Extract the records between the lines holding "Which category has" and "Approximately how many", inclusive, copying them word for word and omitting any pictures.

§ **GIVEN ENTRIES**:
....

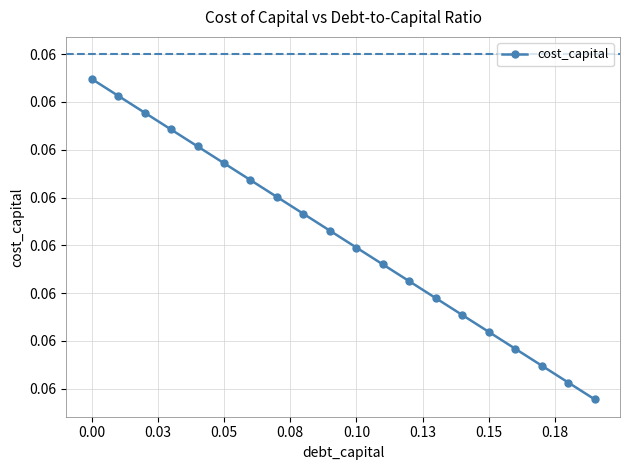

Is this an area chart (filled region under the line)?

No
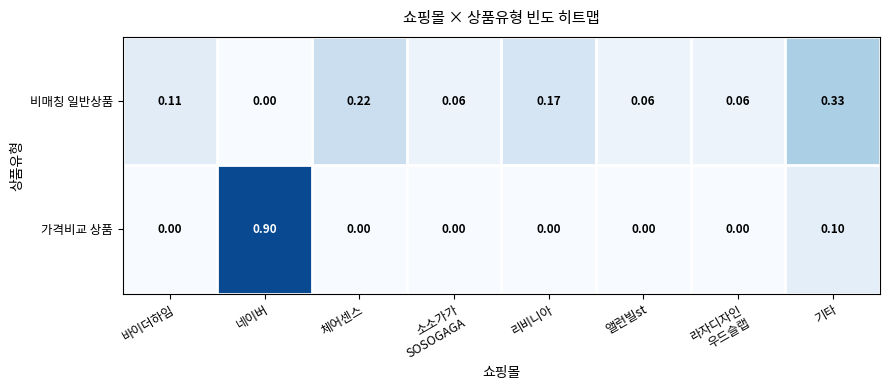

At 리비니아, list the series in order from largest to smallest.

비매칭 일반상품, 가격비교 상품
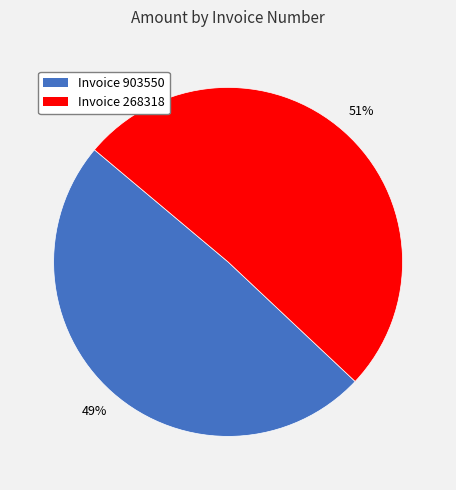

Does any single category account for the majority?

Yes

....

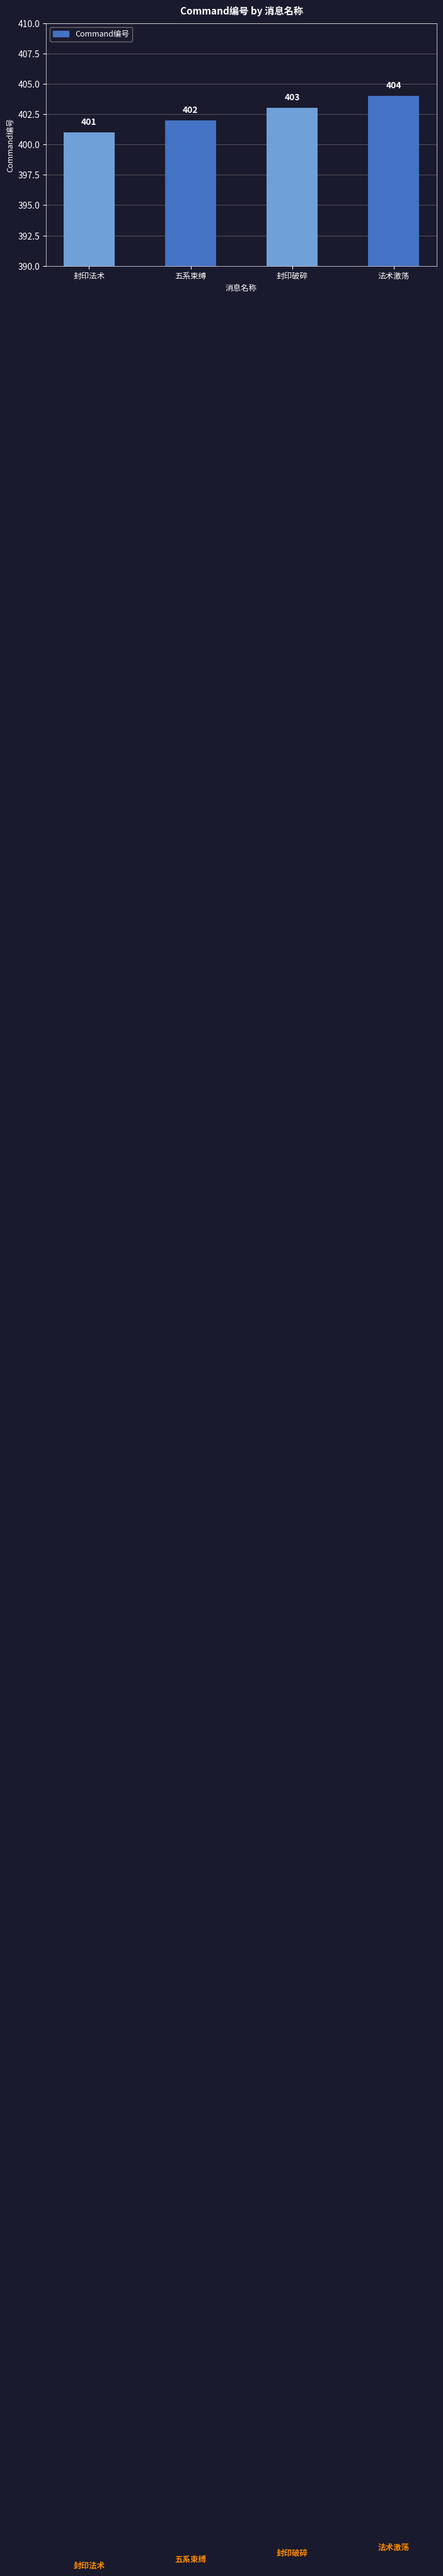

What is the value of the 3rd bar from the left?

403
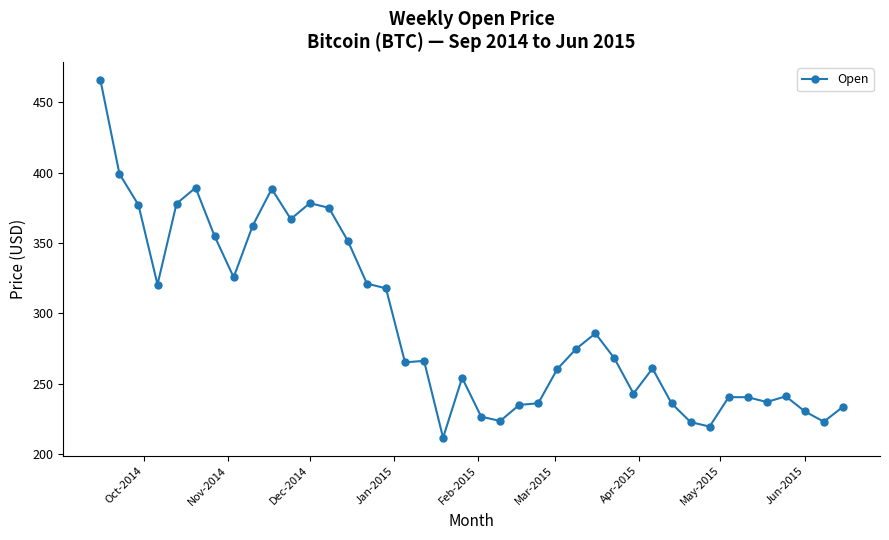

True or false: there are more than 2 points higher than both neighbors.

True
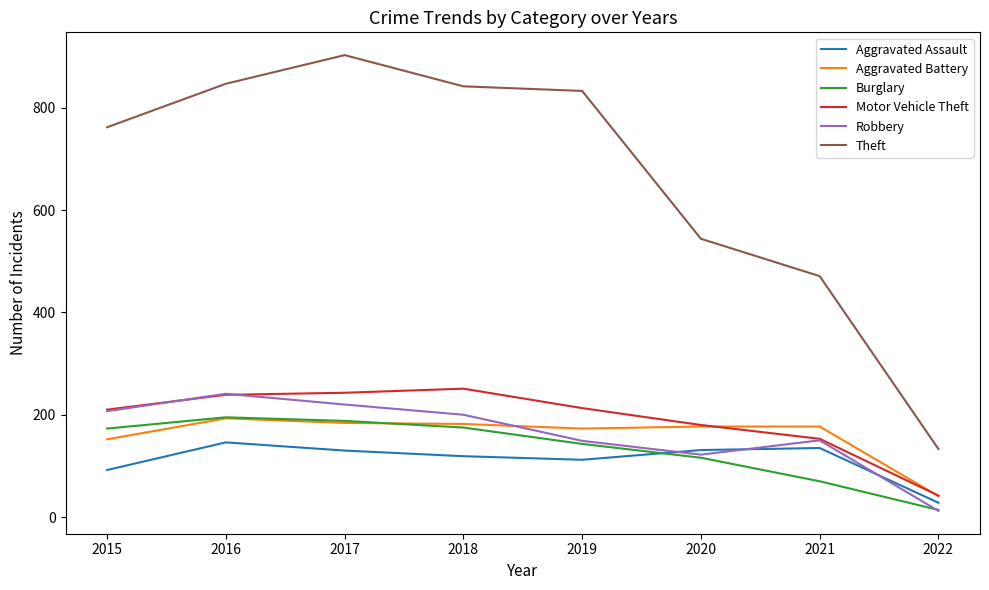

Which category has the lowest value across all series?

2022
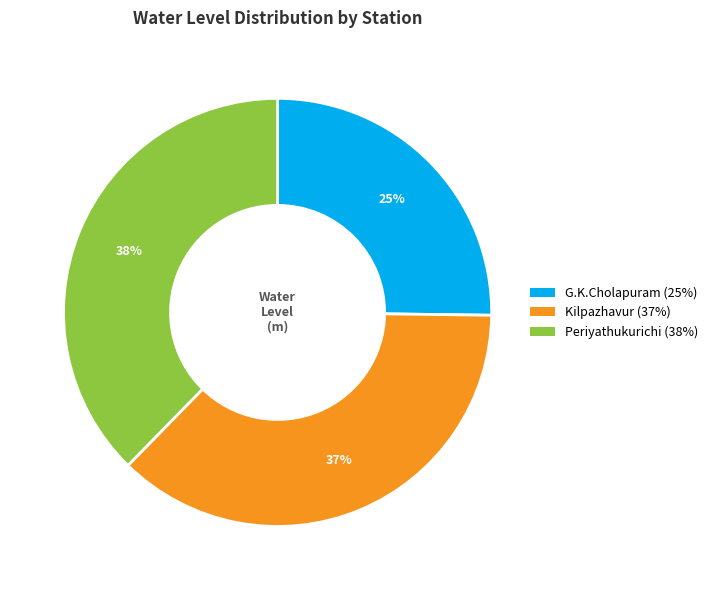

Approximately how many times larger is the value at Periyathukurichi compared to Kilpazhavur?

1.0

....

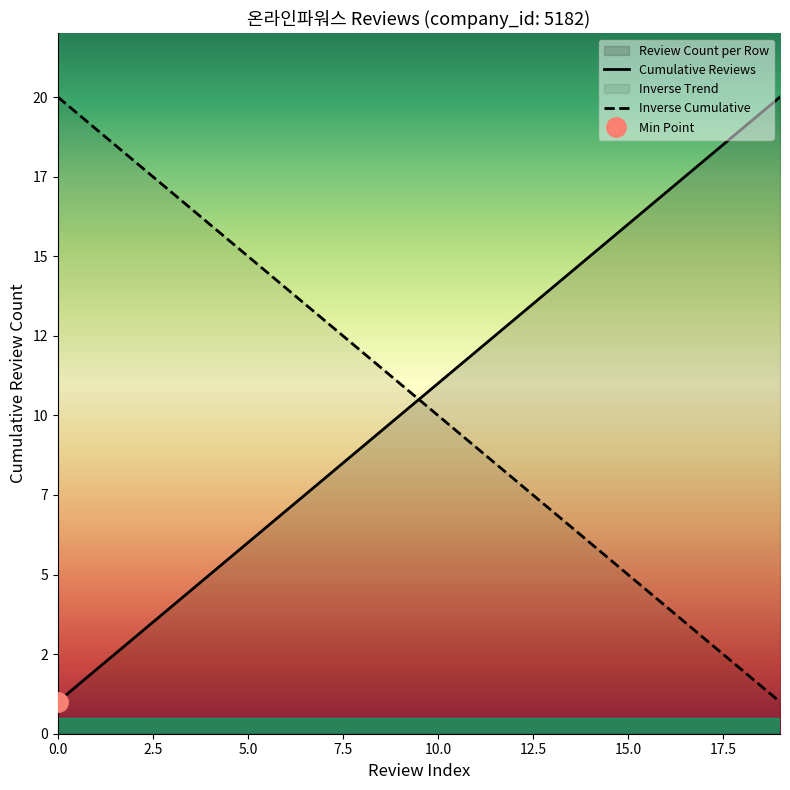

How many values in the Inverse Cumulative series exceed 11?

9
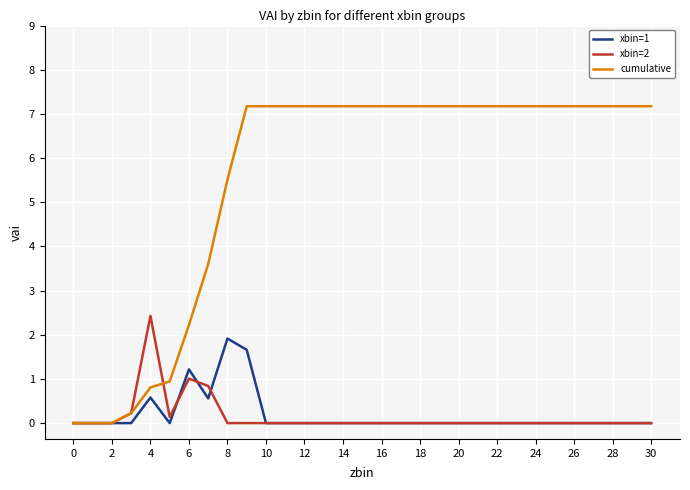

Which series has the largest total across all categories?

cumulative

....

§ **YOUR SOLUTION**:
Which category has the lowest value across all series?

2022

Approximately how many times larger is the value at Periyathukurichi compared to Kilpazhavur?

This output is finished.